In light of these socio-economic factors, poverty eradication and economic development in the Muslim world will not be possible without addressing tuberculosis care in these vulnerable communities. We have good evidence that not addressing tuberculosis is more expensive than getting people treated. A 2009 World Bank research report showed that countries heavily burdened by tuberculosis could recoup 9 to 15 times their investments in tuberculosis control. For example, India — which has a heavy burden of tuberculosis but is striving to address it — can realize a return of $125 for every dollar invested in controlling the disease.

Therefore, to achieve the goal of sustainable development in Muslim countries as well as the rest of the world, there is a serious need for United Nations Member States from the Muslim world and beyond to proactively support tuberculosis eradication, urging the disease be prominently featured in the post-2015 agenda presently being discussed at the United Nations.

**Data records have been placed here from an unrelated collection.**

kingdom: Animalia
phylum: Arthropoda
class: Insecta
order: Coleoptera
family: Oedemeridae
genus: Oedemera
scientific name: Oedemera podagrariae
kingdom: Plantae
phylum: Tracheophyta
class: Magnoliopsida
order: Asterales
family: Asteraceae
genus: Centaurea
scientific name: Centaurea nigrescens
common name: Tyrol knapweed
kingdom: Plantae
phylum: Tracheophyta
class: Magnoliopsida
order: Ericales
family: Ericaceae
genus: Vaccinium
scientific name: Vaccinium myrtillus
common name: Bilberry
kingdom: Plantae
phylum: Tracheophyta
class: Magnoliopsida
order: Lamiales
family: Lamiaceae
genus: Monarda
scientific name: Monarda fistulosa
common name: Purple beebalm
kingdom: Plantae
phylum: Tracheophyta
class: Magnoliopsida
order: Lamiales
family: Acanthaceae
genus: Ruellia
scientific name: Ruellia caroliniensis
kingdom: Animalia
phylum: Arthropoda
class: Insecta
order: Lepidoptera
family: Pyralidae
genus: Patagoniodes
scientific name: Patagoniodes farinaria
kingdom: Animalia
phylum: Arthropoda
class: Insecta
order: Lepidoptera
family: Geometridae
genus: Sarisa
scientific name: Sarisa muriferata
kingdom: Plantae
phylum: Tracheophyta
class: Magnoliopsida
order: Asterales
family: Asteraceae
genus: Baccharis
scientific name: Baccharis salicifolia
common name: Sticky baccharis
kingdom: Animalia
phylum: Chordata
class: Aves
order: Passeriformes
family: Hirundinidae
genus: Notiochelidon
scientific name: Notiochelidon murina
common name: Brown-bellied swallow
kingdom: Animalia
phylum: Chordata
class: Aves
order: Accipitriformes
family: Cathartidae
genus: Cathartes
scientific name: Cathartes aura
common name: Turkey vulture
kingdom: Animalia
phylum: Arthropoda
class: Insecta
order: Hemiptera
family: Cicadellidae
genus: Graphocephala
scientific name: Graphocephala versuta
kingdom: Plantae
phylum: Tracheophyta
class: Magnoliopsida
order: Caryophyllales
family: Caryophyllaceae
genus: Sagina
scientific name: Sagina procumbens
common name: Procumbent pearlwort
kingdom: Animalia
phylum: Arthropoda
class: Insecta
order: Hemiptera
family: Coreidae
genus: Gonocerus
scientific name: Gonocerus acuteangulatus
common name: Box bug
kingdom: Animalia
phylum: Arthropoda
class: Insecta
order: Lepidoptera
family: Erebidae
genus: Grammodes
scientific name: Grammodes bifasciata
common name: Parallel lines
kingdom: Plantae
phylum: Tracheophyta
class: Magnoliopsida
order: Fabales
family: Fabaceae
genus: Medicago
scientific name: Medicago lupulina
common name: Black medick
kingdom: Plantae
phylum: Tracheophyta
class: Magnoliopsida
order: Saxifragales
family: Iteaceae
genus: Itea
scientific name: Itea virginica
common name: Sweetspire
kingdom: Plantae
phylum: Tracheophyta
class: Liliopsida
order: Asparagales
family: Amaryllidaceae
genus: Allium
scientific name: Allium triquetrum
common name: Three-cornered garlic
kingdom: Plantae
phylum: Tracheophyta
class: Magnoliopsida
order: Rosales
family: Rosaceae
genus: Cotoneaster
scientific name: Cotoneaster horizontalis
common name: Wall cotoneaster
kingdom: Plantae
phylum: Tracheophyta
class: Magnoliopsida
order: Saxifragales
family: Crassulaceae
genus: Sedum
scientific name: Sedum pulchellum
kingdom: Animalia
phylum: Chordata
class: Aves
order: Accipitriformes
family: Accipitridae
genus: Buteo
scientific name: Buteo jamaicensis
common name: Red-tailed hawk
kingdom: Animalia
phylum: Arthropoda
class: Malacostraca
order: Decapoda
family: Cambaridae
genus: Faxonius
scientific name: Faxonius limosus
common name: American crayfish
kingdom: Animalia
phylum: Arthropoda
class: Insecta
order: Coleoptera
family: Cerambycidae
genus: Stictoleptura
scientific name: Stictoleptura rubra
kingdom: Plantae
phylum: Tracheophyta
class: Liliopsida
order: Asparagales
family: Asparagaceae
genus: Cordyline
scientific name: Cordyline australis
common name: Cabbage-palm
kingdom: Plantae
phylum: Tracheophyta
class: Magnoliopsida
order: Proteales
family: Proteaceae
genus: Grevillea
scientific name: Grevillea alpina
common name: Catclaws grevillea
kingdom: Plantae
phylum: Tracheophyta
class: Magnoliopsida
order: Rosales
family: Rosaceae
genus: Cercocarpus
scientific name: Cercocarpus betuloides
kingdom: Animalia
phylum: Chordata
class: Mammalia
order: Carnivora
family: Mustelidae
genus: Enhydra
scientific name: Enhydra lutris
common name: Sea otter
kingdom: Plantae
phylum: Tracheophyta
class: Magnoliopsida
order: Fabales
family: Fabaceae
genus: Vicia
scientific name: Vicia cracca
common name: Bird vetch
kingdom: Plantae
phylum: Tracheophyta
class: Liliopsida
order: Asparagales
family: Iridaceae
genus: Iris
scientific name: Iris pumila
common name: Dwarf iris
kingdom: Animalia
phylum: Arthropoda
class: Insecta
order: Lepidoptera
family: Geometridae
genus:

Tuberculosis is currently addressed under the Millennium Development Goal 6.c, which indicates the objective to halt and reverse the incidence of tuberculosis. It is undeniable that the inclusion of tuberculosis in Millennium Development Goals has put a previously largely neglected disease on the political agenda, holding governments accountable to stopping the spread of tuberculosis. Since, important progress has been achieved: 20 million lives were saved since 1995 and 51 million patients were cured across the world, and the annual incidence rates and total numbers of Tuberculosis patients are slowly declining.

There is a major risk that this progress will be neutralized or even reversed without enhanced political commitment on the issue of tuberculosis. The Millennium Development Goals will be updated in 2015, and the exclusion of tuberculosis in the post-2015 development agenda would be devastating because it would give political decision-makers a sign that tuberculosis doesn’t have to be taken seriously. For that reason, it is crucial that countries in the Muslim world and beyond advocate for tuberculosis eradication to be included as an important goal post-2015.

Tuberculosis has been a threat to mankind since 4000 BC. In all our history, we have never been as close to making tuberculosis a disease of the past as we are today. The impressive progress of tuberculosis control we have seen over the last five decades in the Americas and Europe shows that tuberculosis can be defeated with strong political commitment and adequate financial resources.

The United Nations, including its Muslim members, should urge world leaders to take responsibility and commit to the goal of eradicating tuberculosis. With the support of the Islamic Development Bank and the solidarity of rich countries of the Gulf, bold action could be taken. Ambitious targets on tuberculosis control in the post-2015 development agenda are crucial to support developing countries in overcoming poverty, fostering economic growth and saving lives.

The World Health Organization and Stop TB Partnership propose that the overarching goal of reaching “zero tuberculosis deaths and zero infections” be established in the new development agenda, and that ambitious milestones for 2020 are set to finally stop the epidemic across the world. Further emphasized is the importance of new emerging technologies, improved services, the quest for universal health coverage and social protection for all, which are strong factors that will allow these ambitious targets to be achieved.

I believe tuberculosis control has a crucial role to play in creating a better future — one in which countries are enabled to reach their development goals and no one has to fear the disease.